WHAT YOU WILL DO: Swap "largest range" for "widest range" in the items from the line with "Hanley Ramirez" through the end of the items, and write out those lines again with nothing else changed.

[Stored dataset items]
↓↓↓

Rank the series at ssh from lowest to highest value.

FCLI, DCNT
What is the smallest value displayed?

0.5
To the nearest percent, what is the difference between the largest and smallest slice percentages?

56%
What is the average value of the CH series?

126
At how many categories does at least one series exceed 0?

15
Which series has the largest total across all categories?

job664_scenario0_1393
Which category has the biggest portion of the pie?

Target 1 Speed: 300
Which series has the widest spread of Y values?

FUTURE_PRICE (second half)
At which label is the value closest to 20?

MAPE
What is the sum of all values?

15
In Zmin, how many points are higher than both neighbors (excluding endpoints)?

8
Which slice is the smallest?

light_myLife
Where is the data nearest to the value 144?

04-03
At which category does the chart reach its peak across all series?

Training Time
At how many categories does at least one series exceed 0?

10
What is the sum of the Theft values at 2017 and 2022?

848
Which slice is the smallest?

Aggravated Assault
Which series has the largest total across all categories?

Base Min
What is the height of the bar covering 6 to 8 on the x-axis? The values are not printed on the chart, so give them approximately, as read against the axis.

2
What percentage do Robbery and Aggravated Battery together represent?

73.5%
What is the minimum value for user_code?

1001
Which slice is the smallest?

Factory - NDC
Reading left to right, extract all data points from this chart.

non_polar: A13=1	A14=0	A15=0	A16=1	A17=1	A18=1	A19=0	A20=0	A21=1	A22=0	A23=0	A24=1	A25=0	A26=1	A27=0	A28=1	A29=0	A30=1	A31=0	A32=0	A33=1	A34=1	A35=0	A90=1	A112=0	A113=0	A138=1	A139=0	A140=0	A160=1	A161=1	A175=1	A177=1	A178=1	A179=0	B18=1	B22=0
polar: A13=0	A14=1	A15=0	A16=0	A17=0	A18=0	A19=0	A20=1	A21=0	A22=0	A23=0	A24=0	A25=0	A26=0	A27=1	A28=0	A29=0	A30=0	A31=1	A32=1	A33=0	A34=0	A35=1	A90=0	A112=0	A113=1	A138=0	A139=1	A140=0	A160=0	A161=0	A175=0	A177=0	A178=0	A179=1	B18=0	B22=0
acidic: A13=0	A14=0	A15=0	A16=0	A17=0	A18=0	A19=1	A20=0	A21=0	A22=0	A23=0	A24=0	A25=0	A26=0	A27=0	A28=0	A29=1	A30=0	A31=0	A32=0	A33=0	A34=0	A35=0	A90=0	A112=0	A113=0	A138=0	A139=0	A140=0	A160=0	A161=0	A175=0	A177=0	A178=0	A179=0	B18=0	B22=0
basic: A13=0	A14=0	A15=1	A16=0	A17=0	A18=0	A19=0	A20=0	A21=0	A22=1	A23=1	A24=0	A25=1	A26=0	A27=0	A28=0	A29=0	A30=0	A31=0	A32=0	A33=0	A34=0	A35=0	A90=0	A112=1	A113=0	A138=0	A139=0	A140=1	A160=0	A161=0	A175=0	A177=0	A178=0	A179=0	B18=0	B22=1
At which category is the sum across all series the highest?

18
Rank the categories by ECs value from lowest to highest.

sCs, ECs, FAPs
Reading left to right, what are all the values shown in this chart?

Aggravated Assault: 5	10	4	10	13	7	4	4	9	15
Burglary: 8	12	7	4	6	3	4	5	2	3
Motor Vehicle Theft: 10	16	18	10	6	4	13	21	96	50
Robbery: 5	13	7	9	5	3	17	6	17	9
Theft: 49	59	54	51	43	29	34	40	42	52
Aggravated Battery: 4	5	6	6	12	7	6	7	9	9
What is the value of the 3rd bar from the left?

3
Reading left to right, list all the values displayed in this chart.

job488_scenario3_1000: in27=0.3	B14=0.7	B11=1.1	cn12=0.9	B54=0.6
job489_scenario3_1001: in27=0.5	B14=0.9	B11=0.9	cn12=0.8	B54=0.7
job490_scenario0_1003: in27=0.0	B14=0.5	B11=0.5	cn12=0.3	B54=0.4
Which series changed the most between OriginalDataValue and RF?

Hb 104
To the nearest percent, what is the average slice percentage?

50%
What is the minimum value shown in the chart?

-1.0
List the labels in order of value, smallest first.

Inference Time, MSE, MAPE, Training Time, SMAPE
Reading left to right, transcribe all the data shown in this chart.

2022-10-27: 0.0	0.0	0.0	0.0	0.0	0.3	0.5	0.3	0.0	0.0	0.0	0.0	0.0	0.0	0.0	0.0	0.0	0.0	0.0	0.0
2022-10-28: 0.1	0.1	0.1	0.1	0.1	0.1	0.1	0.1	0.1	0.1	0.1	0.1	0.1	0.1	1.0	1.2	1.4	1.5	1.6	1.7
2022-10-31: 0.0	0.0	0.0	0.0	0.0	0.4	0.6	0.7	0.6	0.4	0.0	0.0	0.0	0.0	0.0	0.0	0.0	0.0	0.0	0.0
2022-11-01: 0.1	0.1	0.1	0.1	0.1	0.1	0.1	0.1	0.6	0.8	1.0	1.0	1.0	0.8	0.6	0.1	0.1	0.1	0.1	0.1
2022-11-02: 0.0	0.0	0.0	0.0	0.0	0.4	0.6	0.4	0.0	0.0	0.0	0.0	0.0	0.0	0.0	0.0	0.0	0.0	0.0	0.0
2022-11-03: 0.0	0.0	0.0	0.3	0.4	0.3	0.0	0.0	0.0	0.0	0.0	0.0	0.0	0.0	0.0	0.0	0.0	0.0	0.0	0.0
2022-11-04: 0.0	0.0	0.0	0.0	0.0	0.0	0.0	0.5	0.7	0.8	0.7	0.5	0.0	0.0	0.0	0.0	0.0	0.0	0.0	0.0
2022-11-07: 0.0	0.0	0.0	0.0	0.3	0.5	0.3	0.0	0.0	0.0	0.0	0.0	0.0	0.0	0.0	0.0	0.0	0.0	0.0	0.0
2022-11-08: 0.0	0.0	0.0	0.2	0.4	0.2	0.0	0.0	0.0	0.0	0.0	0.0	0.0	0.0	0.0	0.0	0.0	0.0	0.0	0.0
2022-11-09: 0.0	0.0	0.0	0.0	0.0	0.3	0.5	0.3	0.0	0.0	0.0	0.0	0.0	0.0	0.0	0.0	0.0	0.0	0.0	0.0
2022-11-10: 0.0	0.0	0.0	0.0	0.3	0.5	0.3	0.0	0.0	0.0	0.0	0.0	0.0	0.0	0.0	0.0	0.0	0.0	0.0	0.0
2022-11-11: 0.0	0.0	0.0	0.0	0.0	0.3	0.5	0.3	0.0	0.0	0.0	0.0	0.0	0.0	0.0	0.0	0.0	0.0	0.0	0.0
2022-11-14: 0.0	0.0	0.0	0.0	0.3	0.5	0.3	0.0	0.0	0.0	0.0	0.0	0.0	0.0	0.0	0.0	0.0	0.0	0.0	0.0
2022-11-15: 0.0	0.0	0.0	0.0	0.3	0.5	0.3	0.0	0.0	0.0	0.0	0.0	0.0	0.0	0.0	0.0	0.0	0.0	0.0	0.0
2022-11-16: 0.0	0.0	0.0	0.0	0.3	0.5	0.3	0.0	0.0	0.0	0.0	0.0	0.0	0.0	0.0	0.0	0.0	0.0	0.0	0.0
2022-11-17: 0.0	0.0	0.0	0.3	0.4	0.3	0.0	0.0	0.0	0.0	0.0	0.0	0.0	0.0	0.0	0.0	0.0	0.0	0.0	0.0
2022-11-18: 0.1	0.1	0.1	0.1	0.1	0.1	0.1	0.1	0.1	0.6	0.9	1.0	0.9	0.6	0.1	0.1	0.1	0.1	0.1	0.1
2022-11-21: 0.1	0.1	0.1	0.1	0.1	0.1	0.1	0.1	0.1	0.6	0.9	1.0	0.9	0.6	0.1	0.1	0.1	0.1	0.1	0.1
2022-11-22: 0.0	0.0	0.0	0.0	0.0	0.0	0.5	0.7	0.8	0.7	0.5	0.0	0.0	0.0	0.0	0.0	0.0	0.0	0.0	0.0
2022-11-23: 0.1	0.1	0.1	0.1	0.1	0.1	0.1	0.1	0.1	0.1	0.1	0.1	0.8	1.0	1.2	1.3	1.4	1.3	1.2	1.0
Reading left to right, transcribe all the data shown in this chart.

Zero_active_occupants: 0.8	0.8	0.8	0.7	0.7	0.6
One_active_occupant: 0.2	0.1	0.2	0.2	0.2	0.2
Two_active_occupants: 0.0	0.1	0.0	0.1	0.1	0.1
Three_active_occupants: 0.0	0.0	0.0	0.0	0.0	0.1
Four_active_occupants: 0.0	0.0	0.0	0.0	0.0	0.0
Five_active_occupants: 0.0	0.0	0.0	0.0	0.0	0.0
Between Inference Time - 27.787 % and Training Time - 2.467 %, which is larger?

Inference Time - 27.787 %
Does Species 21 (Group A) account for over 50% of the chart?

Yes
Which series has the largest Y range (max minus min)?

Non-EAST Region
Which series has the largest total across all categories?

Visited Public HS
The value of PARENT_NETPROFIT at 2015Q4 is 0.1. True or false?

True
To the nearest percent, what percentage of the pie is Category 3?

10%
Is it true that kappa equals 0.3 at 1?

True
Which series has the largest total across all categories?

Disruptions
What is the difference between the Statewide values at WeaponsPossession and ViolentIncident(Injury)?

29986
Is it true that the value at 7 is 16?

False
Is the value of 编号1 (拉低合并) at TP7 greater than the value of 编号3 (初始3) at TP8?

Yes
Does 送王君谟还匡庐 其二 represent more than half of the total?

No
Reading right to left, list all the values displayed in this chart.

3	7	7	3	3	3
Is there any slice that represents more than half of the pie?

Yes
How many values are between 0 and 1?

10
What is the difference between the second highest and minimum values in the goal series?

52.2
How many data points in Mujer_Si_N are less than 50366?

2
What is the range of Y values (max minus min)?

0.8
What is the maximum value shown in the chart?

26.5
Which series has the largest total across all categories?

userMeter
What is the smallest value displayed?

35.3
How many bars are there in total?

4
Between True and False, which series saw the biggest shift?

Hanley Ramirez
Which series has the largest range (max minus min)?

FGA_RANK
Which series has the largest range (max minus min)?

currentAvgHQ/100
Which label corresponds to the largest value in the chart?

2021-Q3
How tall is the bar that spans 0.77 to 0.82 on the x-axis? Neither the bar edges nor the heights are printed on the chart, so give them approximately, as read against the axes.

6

↑↑↑

SOLUTION:
Hanley Ramirez
Which series has the widest range (max minus min)?

FGA_RANK
Which series has the widest range (max minus min)?

currentAvgHQ/100
Which label corresponds to the largest value in the chart?

2021-Q3
How tall is the bar that spans 0.77 to 0.82 on the x-axis? Neither the bar edges nor the heights are printed on the chart, so give them approximately, as read against the axes.

6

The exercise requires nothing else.